Coincidentally, after I had written most of this post the following video clip was brought to my attention. In it, Barton claims that the evolution-creationism debate extends back to the Founders and that even Thomas Paine agreed that creationism should be taught in public schools.
This is absurd on its face since Darwin didn't publish Origin of Species until 1859, not to mention the paucity of public schools back then.

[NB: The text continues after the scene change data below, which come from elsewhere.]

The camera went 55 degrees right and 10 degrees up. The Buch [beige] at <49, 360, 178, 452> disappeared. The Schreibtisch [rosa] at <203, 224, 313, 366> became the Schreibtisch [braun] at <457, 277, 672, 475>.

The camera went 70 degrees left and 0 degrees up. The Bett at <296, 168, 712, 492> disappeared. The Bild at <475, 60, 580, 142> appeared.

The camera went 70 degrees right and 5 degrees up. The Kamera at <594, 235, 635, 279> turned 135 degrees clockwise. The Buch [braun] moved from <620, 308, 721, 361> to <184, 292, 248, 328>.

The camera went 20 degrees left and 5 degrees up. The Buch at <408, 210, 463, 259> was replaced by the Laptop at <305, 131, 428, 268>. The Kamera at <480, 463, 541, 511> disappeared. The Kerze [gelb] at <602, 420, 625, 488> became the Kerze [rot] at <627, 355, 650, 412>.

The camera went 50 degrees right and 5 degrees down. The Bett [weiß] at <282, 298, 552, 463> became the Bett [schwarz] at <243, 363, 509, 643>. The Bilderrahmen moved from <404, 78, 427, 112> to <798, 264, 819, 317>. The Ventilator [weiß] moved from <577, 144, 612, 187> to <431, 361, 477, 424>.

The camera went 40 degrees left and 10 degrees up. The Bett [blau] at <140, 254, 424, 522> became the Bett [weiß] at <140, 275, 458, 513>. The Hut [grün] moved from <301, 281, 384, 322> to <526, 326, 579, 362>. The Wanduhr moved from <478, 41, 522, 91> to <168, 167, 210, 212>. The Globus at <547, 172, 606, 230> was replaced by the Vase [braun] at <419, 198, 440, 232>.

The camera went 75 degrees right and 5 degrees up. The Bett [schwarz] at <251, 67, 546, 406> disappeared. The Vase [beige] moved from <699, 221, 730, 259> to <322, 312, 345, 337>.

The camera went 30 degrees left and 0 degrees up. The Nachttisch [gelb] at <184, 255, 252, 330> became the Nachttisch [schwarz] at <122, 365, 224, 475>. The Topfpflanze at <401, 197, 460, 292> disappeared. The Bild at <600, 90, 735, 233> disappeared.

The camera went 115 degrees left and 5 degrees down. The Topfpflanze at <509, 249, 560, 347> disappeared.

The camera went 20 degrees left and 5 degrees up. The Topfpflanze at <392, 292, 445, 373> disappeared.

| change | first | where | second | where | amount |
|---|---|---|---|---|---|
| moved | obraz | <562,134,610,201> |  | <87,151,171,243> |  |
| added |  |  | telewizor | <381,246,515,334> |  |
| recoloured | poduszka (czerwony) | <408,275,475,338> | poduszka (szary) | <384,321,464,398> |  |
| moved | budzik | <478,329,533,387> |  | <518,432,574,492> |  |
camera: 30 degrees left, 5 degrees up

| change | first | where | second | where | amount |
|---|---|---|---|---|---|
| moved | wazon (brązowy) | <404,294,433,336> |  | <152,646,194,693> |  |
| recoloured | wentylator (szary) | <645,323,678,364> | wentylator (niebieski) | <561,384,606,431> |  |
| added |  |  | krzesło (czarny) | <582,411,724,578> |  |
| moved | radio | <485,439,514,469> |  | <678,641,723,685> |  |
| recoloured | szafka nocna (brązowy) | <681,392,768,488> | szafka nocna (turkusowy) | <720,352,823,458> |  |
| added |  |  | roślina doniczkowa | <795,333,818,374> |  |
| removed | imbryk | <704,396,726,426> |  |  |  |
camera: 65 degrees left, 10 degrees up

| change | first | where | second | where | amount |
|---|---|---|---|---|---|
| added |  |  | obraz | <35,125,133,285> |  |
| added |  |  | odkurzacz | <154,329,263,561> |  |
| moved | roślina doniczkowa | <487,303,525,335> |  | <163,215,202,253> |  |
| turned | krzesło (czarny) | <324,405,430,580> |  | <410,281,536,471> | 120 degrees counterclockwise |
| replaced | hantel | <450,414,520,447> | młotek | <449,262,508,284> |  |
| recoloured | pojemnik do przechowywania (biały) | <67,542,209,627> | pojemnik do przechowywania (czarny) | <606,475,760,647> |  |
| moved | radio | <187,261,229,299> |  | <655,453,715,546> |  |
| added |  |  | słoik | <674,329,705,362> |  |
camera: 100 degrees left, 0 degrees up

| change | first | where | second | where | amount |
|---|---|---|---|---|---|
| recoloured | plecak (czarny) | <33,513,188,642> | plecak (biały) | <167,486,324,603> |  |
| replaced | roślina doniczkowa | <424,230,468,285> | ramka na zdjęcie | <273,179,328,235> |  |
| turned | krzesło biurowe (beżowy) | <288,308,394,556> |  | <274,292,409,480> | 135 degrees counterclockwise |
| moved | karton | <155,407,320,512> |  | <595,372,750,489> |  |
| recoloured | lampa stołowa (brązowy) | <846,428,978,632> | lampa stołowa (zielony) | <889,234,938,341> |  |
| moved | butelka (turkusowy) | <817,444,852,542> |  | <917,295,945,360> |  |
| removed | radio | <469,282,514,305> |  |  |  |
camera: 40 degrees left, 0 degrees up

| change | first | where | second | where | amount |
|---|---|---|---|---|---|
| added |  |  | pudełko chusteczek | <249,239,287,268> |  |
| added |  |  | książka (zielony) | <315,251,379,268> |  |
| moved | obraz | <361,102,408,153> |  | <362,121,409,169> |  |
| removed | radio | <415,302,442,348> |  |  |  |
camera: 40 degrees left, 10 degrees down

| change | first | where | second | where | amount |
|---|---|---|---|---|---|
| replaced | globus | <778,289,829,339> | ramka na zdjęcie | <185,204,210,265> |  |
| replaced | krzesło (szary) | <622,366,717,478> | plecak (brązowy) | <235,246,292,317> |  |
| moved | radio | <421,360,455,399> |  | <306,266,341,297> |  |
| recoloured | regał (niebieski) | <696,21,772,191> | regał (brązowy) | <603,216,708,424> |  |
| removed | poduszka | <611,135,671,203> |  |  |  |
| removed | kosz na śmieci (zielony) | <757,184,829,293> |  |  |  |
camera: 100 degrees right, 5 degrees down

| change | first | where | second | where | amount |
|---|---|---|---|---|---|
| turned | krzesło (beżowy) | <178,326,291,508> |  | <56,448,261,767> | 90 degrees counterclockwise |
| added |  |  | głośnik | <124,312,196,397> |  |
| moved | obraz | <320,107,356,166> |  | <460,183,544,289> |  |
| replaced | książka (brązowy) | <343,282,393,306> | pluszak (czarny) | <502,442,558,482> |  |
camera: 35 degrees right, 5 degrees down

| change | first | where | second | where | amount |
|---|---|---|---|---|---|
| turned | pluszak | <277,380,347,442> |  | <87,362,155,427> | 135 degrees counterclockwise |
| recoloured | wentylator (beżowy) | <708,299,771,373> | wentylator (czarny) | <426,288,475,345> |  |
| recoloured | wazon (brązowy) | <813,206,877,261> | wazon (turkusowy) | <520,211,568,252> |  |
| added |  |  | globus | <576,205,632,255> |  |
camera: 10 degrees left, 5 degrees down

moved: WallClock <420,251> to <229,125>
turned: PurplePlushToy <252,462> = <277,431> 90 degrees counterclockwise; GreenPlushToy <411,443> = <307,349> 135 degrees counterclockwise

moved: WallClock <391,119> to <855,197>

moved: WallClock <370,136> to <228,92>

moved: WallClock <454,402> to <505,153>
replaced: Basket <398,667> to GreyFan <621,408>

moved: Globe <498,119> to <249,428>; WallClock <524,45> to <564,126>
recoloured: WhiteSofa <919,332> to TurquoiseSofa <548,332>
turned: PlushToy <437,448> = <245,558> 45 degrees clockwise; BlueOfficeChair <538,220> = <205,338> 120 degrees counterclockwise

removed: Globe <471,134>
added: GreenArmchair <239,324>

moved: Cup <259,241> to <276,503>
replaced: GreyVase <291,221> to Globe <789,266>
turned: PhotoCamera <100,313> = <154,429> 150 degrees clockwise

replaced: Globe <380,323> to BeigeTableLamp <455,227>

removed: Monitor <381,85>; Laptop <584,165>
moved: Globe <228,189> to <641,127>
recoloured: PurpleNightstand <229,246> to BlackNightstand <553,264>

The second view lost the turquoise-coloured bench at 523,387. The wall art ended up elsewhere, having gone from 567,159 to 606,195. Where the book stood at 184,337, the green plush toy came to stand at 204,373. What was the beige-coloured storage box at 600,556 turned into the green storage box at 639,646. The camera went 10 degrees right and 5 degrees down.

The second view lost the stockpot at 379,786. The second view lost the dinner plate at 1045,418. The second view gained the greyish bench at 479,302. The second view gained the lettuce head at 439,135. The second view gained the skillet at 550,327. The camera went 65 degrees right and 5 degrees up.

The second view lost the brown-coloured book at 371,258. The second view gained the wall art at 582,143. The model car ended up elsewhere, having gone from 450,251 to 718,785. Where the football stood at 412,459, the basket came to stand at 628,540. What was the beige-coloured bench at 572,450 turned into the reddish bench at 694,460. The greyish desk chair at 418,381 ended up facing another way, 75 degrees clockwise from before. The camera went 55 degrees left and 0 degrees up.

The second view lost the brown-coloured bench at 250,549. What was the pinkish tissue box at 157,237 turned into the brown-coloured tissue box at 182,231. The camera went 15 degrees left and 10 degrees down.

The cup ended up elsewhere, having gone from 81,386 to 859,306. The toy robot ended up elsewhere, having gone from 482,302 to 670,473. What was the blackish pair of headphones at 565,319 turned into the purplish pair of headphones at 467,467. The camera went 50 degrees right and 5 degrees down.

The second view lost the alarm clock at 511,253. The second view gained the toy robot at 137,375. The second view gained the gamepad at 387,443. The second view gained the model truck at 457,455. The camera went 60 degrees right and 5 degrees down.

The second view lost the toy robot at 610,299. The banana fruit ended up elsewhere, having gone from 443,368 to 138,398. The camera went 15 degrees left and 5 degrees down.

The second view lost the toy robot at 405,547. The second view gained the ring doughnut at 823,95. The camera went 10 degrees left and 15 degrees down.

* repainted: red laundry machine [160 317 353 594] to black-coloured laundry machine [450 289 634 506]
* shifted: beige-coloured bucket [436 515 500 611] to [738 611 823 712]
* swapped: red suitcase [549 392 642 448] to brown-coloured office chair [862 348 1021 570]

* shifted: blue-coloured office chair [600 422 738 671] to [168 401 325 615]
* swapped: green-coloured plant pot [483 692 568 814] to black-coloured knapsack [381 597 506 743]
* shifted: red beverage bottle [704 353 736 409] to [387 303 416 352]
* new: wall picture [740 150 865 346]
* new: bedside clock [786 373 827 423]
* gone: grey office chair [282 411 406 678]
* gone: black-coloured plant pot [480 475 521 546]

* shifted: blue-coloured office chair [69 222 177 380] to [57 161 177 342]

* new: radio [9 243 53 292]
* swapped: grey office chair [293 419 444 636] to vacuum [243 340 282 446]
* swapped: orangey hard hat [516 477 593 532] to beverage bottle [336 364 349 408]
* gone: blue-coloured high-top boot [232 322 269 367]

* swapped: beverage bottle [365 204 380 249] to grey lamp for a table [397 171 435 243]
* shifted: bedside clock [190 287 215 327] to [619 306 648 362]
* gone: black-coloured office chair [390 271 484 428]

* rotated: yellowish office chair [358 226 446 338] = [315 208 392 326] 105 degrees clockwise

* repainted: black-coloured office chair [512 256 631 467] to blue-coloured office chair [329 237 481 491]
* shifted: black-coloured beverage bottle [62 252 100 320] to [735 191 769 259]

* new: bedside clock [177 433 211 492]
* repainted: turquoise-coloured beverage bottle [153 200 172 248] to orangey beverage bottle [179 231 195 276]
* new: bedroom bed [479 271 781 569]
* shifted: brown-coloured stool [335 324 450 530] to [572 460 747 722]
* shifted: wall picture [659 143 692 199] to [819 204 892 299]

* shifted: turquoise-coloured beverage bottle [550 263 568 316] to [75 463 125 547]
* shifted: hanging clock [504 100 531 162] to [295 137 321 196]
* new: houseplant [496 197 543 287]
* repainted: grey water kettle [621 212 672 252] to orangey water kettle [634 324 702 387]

Mother Jones sums it up thusly:
This is kind of nuts, but also illuminating. Barton has emerged as a force by bridging two sometimes disparate strains of conservatism—the Chamber of Commerce crowd with the Christian Coalition crowd. In his lectures, they become one: Jesus opposed the minimum wage; Jesus opposed the progressive income tax; etc. You can only imagine the fervor with which Jesus would have endorsed the Paul Ryan budget. When someone like Bachmann says, as she famously did earlier this year, that the Founding Fathers worked to abolish slavery, Barton is where it starts. When Texas Gov. Rick Perry, another potential GOP presidential candidate, says we need to return to our Biblical principles to escape from our current system of economic slavery (yes, he really said this), he's channeling Barton.I don't think truth, science, or religion (to say nothing of politics) are well served by this kind of stuff.
Notes:
1. The words, "in the year of our Lord Christ" were part of a pre-printed form letter that Jefferson signed as President. Somehow that makes Jefferson an orthodox Christian rather than a deist.